• WORK TASK:
Copy the text in all of the data below word for word, leaving out the pictures.

Rendered images and their source text
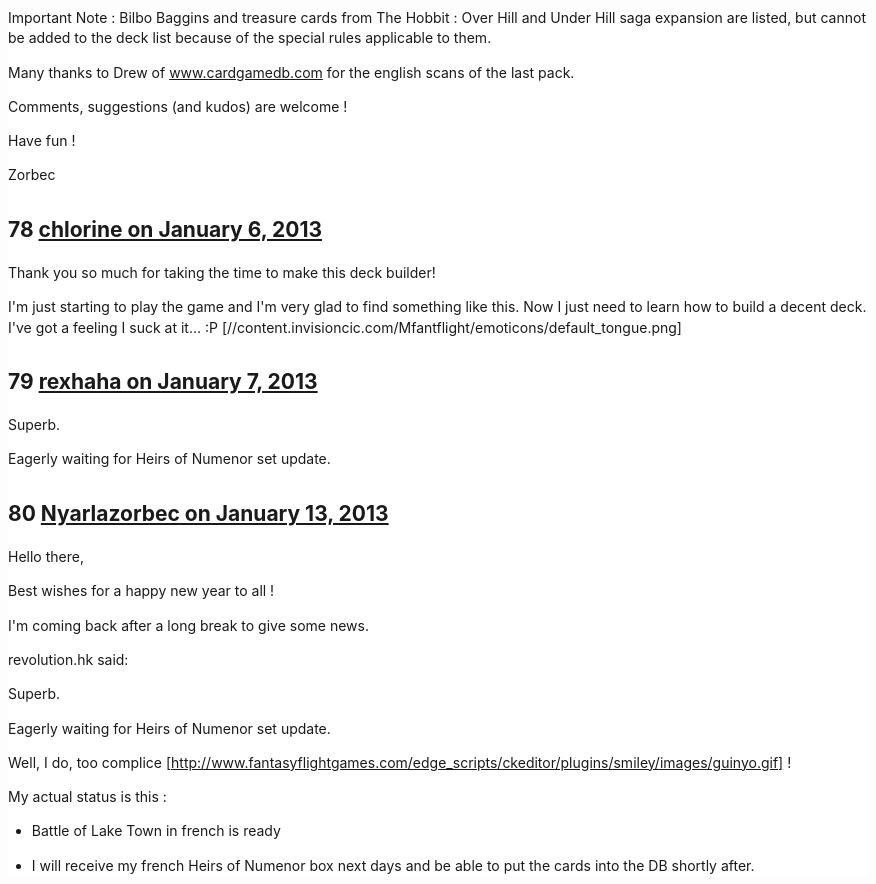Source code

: Important Note : Bilbo Baggins and treasure cards from The Hobbit : Over Hill and Under Hill saga expansion are listed, but cannot be added to the deck list because of the special rules applicable to them.

Many thanks to Drew of www.cardgamedb.com for the english scans of the last pack.

Comments, suggestions (and kudos) are welcome !

Have fun !

Zorbec
 

## 78 [chlorine on January 6, 2013](https://community.fantasyflightgames.com/topic/47699-lotr-lcg-deck-builder-for-windows/?do=findComment&comment=743418)

Thank you so much for taking the time to make this deck builder!

I'm just starting to play the game and I'm very glad to find something like this. Now I just need to learn how to build a decent deck. I've got a feeling I suck at it… :P [//content.invisioncic.com/Mfantflight/emoticons/default_tongue.png]

## 79 [rexhaha on January 7, 2013](https://community.fantasyflightgames.com/topic/47699-lotr-lcg-deck-builder-for-windows/?do=findComment&comment=743773)

Superb.

Eagerly waiting for Heirs of Numenor set update.

## 80 [Nyarlazorbec on January 13, 2013](https://community.fantasyflightgames.com/topic/47699-lotr-lcg-deck-builder-for-windows/?do=findComment&comment=747031)

Hello there,

Best wishes for a happy new year to all !

I'm coming back after a long break to give some news.

revolution.hk said:

Superb.

Eagerly waiting for Heirs of Numenor set update.



Well, I do, too complice [http://www.fantasyflightgames.com/edge_scripts/ckeditor/plugins/smiley/images/guinyo.gif] !

My actual status is this :

- Battle of Lake Town in french is ready

- I will receive my french Heirs of Numenor box next days and be able to put the cards into the DB shortly after.
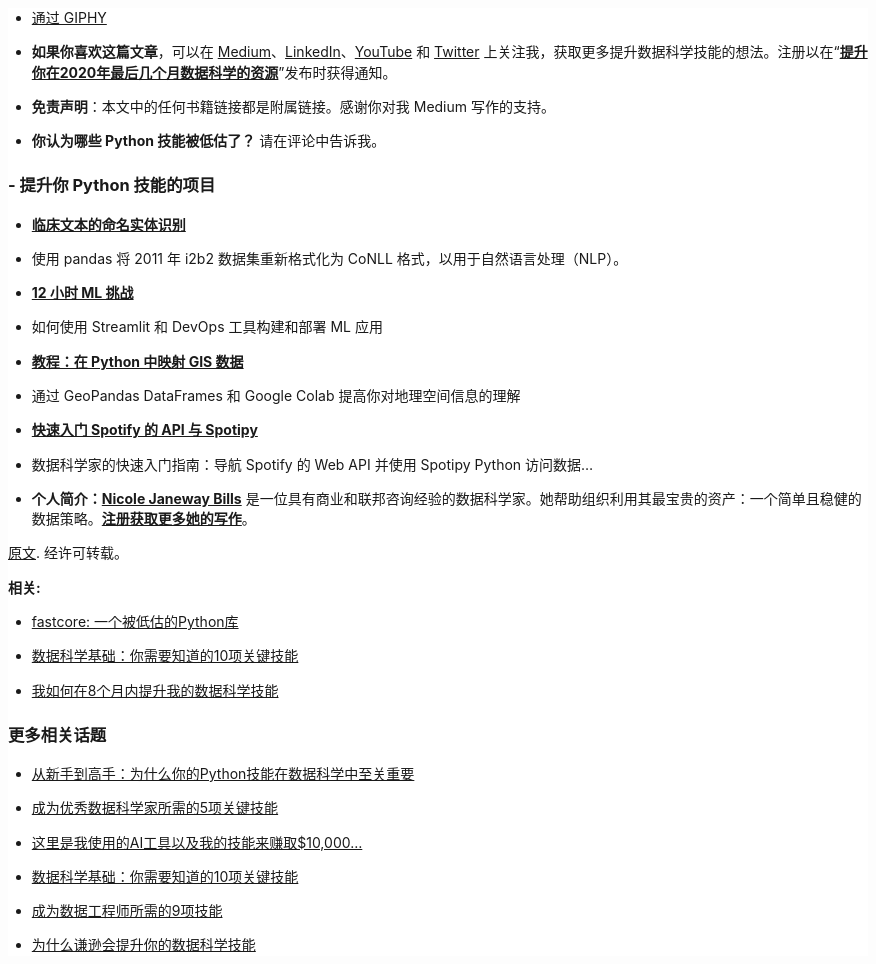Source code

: -   [通过 GIPHY](https://giphy.com/gifs/baywatch-90s-nostalgia-dARiojBIBC9zJVEMQV)

-   **如果你喜欢这篇文章**，可以在 [Medium](https://medium.com/@nicolejaneway)、[LinkedIn](http://www.linkedin.com/in/nicole-janeway-bills)、[YouTube](https://www.youtube.com/channel/UCO6JE24WY82TKabcGI8mA0Q?view_as=subscriber) 和 [Twitter](https://twitter.com/Nicole_Janeway) 上关注我，获取更多提升数据科学技能的想法。注册以在“[**提升你在2020年最后几个月数据科学的资源**](https://page.co/ahje9p)”发布时获得通知。

-   **免责声明**：本文中的任何书籍链接都是附属链接。感谢你对我 Medium 写作的支持。

-   **你认为哪些 Python 技能被低估了？** 请在评论中告诉我。

### -   提升你 Python 技能的项目

-   [**临床文本的命名实体识别**](https://medium.com/atlas-research/ner-for-clinical-text-7c73caddd180)

-   使用 pandas 将 2011 年 i2b2 数据集重新格式化为 CoNLL 格式，以用于自然语言处理（NLP）。

-   [**12 小时 ML 挑战**](https://towardsdatascience.com/build-full-stack-ml-12-hours-50c310fedd51)

-   如何使用 Streamlit 和 DevOps 工具构建和部署 ML 应用

-   [**教程：在 Python 中映射 GIS 数据**](https://towardsdatascience.com/walkthrough-mapping-gis-data-in-python-92c77cd2b87a)

-   通过 GeoPandas DataFrames 和 Google Colab 提高你对地理空间信息的理解

-   [**快速入门 Spotify 的 API 与 Spotipy**](https://medium.com/@maxtingle/getting-started-with-spotifys-api-spotipy-197c3dc6353b)

-   数据科学家的快速入门指南：导航 Spotify 的 Web API 并使用 Spotipy Python 访问数据…

-   **个人简介：[Nicole Janeway Bills](https://www.linkedin.com/in/nicole-janeway-bills/)** 是一位具有商业和联邦咨询经验的数据科学家。她帮助组织利用其最宝贵的资产：一个简单且稳健的数据策略。[**注册获取更多她的写作**](https://page.co/ahje9p)。

[原文](https://towardsdatascience.com/10-underrated-python-skills-dfdff5741fdf). 经许可转载。

**相关:**

+   [fastcore: 一个被低估的Python库](/2020/10/fastcore-underrated-python-library.html)

+   [数据科学基础：你需要知道的10项关键技能](/2020/10/data-science-minimum-10-essential-skills.html)

+   [我如何在8个月内提升我的数据科学技能](/2020/10/level-up-data-science-skills-8-months.html)

### 更多相关话题

+   [从新手到高手：为什么你的Python技能在数据科学中至关重要](https://www.kdnuggets.com/novice-to-ninja-why-your-python-skills-matter-in-data-science)

+   [成为优秀数据科学家所需的5项关键技能](https://www.kdnuggets.com/2021/12/5-key-skills-needed-become-great-data-scientist.html)

+   [这里是我使用的AI工具以及我的技能来赚取$10,000…](https://www.kdnuggets.com/2023/07/ai-tools-along-skills-make-10000-monthly-bs.html)

+   [数据科学基础：你需要知道的10项关键技能](/2020/10/data-science-minimum-10-essential-skills.html)

+   [成为数据工程师所需的9项技能](https://www.kdnuggets.com/2021/03/9-skills-become-data-engineer.html)

+   [为什么谦逊会提升你的数据科学技能](https://www.kdnuggets.com/2022/01/humbling-improve-data-science-skills.html)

• SOLUTION FOR THIS EXERCISE:
Source code

: Important Note : Bilbo Baggins and treasure cards from The Hobbit : Over Hill and Under Hill saga expansion are listed, but cannot be added to the deck list because of the special rules applicable to them.

Many thanks to Drew of www.cardgamedb.com for the english scans of the last pack.

Comments, suggestions (and kudos) are welcome !

Have fun !

Zorbec
 

## 78 [chlorine on January 6, 2013](https://community.fantasyflightgames.com/topic/47699-lotr-lcg-deck-builder-for-windows/?do=findComment&comment=743418)

Thank you so much for taking the time to make this deck builder!

I'm just starting to play the game and I'm very glad to find something like this. Now I just need to learn how to build a decent deck. I've got a feeling I suck at it… :P [//content.invisioncic.com/Mfantflight/emoticons/default_tongue.png]

## 79 [rexhaha on January 7, 2013](https://community.fantasyflightgames.com/topic/47699-lotr-lcg-deck-builder-for-windows/?do=findComment&comment=743773)

Superb.

Eagerly waiting for Heirs of Numenor set update.

## 80 [Nyarlazorbec on January 13, 2013](https://community.fantasyflightgames.com/topic/47699-lotr-lcg-deck-builder-for-windows/?do=findComment&comment=747031)

Hello there,

Best wishes for a happy new year to all !

I'm coming back after a long break to give some news.

revolution.hk said:

Superb.

Eagerly waiting for Heirs of Numenor set update.



Well, I do, too complice [http://www.fantasyflightgames.com/edge_scripts/ckeditor/plugins/smiley/images/guinyo.gif] !

My actual status is this :

- Battle of Lake Town in french is ready

- I will receive my french Heirs of Numenor box next days and be able to put the cards into the DB shortly after.
Source code

: -   [通过 GIPHY](https://giphy.com/gifs/baywatch-90s-nostalgia-dARiojBIBC9zJVEMQV)

-   **如果你喜欢这篇文章**，可以在 [Medium](https://medium.com/@nicolejaneway)、[LinkedIn](http://www.linkedin.com/in/nicole-janeway-bills)、[YouTube](https://www.youtube.com/channel/UCO6JE24WY82TKabcGI8mA0Q?view_as=subscriber) 和 [Twitter](https://twitter.com/Nicole_Janeway) 上关注我，获取更多提升数据科学技能的想法。注册以在“[**提升你在2020年最后几个月数据科学的资源**](https://page.co/ahje9p)”发布时获得通知。

-   **免责声明**：本文中的任何书籍链接都是附属链接。感谢你对我 Medium 写作的支持。

-   **你认为哪些 Python 技能被低估了？** 请在评论中告诉我。

### -   提升你 Python 技能的项目

-   [**临床文本的命名实体识别**](https://medium.com/atlas-research/ner-for-clinical-text-7c73caddd180)

-   使用 pandas 将 2011 年 i2b2 数据集重新格式化为 CoNLL 格式，以用于自然语言处理（NLP）。

-   [**12 小时 ML 挑战**](https://towardsdatascience.com/build-full-stack-ml-12-hours-50c310fedd51)

-   如何使用 Streamlit 和 DevOps 工具构建和部署 ML 应用

-   [**教程：在 Python 中映射 GIS 数据**](https://towardsdatascience.com/walkthrough-mapping-gis-data-in-python-92c77cd2b87a)

-   通过 GeoPandas DataFrames 和 Google Colab 提高你对地理空间信息的理解

-   [**快速入门 Spotify 的 API 与 Spotipy**](https://medium.com/@maxtingle/getting-started-with-spotifys-api-spotipy-197c3dc6353b)

-   数据科学家的快速入门指南：导航 Spotify 的 Web API 并使用 Spotipy Python 访问数据…

-   **个人简介：[Nicole Janeway Bills](https://www.linkedin.com/in/nicole-janeway-bills/)** 是一位具有商业和联邦咨询经验的数据科学家。她帮助组织利用其最宝贵的资产：一个简单且稳健的数据策略。[**注册获取更多她的写作**](https://page.co/ahje9p)。

[原文](https://towardsdatascience.com/10-underrated-python-skills-dfdff5741fdf). 经许可转载。

**相关:**

+   [fastcore: 一个被低估的Python库](/2020/10/fastcore-underrated-python-library.html)

+   [数据科学基础：你需要知道的10项关键技能](/2020/10/data-science-minimum-10-essential-skills.html)

+   [我如何在8个月内提升我的数据科学技能](/2020/10/level-up-data-science-skills-8-months.html)

### 更多相关话题

+   [从新手到高手：为什么你的Python技能在数据科学中至关重要](https://www.kdnuggets.com/novice-to-ninja-why-your-python-skills-matter-in-data-science)

+   [成为优秀数据科学家所需的5项关键技能](https://www.kdnuggets.com/2021/12/5-key-skills-needed-become-great-data-scientist.html)

+   [这里是我使用的AI工具以及我的技能来赚取$10,000…](https://www.kdnuggets.com/2023/07/ai-tools-along-skills-make-10000-monthly-bs.html)

+   [数据科学基础：你需要知道的10项关键技能](/2020/10/data-science-minimum-10-essential-skills.html)

+   [成为数据工程师所需的9项技能](https://www.kdnuggets.com/2021/03/9-skills-become-data-engineer.html)

+   [为什么谦逊会提升你的数据科学技能](https://www.kdnuggets.com/2022/01/humbling-improve-data-science-skills.html)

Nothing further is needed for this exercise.